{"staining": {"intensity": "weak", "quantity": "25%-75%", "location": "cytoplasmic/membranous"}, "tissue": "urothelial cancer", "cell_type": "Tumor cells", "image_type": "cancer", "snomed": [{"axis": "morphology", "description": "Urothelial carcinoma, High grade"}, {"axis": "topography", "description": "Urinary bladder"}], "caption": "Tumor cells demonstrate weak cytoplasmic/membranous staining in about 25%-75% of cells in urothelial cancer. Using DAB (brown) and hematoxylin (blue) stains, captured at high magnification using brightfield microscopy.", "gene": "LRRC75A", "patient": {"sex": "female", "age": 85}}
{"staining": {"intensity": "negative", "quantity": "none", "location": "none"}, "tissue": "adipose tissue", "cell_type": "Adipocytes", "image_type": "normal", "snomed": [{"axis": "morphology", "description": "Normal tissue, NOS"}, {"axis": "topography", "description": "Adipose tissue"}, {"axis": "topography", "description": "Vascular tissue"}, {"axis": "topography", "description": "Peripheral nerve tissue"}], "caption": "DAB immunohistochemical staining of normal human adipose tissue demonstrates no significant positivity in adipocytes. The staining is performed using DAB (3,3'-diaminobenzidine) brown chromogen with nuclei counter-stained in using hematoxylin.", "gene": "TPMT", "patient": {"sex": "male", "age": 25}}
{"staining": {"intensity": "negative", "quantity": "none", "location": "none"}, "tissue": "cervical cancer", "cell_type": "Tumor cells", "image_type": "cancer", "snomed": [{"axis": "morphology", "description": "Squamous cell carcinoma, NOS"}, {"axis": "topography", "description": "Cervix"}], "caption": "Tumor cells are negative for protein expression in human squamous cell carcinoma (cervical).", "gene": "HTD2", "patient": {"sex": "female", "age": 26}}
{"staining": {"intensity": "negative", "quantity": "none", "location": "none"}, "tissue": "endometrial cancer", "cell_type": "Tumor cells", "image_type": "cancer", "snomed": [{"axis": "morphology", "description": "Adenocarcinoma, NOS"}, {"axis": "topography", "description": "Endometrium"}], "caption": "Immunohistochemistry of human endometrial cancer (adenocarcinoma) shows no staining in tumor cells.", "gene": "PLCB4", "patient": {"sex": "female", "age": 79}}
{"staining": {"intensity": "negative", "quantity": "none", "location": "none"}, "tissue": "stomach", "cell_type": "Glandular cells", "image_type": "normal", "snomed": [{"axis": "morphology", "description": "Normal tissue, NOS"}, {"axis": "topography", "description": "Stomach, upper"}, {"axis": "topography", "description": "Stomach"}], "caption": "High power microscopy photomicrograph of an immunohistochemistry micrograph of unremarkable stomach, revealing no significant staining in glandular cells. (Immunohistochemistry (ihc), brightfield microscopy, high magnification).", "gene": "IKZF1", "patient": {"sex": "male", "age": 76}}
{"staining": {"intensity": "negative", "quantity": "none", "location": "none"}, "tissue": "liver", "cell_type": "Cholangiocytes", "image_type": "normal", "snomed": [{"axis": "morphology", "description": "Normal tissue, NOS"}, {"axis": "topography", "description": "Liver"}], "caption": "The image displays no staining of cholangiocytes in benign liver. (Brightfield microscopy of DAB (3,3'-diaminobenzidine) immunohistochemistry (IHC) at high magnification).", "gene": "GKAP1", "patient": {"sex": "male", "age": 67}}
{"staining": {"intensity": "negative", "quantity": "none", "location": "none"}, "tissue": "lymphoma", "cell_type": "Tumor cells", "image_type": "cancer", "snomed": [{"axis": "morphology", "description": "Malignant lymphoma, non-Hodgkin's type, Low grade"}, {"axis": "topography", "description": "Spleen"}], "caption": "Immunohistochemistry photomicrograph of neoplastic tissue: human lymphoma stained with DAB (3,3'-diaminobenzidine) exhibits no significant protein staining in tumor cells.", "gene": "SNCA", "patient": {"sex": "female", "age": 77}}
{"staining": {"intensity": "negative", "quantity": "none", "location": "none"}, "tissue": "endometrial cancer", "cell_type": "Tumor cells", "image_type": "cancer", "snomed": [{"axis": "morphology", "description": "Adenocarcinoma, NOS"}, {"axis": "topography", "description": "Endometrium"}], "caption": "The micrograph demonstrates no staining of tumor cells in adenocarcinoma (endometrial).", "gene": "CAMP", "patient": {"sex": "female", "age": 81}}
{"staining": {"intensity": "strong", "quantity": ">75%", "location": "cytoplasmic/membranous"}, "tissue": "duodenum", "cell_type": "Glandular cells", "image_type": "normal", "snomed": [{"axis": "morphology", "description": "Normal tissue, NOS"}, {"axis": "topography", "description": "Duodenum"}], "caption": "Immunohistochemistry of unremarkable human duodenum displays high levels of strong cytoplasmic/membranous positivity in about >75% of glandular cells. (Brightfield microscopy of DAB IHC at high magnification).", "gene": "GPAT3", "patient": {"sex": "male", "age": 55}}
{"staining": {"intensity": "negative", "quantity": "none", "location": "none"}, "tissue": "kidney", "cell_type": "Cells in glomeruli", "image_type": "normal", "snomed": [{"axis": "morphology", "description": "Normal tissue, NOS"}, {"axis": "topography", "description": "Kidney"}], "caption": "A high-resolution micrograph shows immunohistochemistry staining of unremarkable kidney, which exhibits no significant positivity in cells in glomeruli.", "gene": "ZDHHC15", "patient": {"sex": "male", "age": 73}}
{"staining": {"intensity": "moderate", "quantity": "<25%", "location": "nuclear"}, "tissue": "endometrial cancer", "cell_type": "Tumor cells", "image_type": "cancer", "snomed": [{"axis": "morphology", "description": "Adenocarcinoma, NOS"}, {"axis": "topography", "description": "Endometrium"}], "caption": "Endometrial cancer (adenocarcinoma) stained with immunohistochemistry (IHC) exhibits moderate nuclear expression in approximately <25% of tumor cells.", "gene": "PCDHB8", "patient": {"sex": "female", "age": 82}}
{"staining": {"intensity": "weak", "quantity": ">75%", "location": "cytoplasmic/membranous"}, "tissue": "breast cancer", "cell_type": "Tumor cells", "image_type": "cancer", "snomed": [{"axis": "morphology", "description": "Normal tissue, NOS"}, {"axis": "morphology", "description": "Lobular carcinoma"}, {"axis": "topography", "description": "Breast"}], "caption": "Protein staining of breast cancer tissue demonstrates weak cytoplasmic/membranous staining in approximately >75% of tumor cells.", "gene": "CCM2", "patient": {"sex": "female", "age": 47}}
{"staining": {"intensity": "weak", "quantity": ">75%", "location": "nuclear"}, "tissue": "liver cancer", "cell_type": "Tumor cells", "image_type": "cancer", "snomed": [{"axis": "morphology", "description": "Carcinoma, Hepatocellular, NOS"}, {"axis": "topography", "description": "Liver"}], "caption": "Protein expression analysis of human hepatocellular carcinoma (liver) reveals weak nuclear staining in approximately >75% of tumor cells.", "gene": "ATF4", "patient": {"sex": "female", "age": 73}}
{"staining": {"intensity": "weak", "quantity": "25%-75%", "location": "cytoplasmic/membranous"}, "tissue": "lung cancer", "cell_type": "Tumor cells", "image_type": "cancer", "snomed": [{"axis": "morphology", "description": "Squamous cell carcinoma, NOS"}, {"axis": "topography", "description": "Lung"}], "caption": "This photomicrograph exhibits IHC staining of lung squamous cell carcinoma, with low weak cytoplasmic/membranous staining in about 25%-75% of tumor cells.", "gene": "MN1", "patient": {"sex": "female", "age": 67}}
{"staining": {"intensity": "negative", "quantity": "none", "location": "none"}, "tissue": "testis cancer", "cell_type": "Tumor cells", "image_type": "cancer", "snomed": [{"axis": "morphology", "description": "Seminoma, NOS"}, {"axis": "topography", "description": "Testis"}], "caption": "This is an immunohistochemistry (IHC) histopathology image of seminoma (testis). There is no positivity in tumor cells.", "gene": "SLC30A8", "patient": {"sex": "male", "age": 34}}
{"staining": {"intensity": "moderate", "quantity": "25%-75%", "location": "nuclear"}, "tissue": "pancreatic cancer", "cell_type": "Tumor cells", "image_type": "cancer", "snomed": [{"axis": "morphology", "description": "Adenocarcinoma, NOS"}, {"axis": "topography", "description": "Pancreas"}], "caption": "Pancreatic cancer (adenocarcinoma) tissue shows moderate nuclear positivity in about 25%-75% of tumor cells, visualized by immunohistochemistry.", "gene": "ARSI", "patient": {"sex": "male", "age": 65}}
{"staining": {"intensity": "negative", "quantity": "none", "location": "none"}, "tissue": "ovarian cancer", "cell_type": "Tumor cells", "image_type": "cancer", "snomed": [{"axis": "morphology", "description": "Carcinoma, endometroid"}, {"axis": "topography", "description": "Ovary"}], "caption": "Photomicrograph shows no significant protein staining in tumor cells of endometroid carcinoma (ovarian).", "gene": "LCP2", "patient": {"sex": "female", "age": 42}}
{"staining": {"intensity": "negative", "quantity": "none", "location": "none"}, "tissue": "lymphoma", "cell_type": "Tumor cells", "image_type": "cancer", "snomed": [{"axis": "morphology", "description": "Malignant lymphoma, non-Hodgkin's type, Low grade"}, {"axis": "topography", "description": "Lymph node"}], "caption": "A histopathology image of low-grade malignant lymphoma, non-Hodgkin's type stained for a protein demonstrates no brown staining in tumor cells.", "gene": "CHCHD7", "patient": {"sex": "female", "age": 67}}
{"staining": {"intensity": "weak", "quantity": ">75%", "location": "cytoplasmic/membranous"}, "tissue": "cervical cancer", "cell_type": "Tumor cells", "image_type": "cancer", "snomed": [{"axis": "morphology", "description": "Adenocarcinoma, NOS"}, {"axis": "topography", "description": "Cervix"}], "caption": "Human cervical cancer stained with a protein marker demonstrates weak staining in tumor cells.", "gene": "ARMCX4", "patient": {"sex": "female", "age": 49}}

■ REQUIRED WORK ■
Quote the listing above, but only from the line that shows "image displays no" through the line that shows "photomicrograph of neoplastic".

■ RESULT FOR THIS TASK ■
{"staining": {"intensity": "negative", "quantity": "none", "location": "none"}, "tissue": "liver", "cell_type": "Cholangiocytes", "image_type": "normal", "snomed": [{"axis": "morphology", "description": "Normal tissue, NOS"}, {"axis": "topography", "description": "Liver"}], "caption": "The image displays no staining of cholangiocytes in benign liver. (Brightfield microscopy of DAB (3,3'-diaminobenzidine) immunohistochemistry (IHC) at high magnification).", "gene": "GKAP1", "patient": {"sex": "male", "age": 67}}
{"staining": {"intensity": "negative", "quantity": "none", "location": "none"}, "tissue": "lymphoma", "cell_type": "Tumor cells", "image_type": "cancer", "snomed": [{"axis": "morphology", "description": "Malignant lymphoma, non-Hodgkin's type, Low grade"}, {"axis": "topography", "description": "Spleen"}], "caption": "Immunohistochemistry photomicrograph of neoplastic tissue: human lymphoma stained with DAB (3,3'-diaminobenzidine) exhibits no significant protein staining in tumor cells.", "gene": "SNCA", "patient": {"sex": "female", "age": 77}}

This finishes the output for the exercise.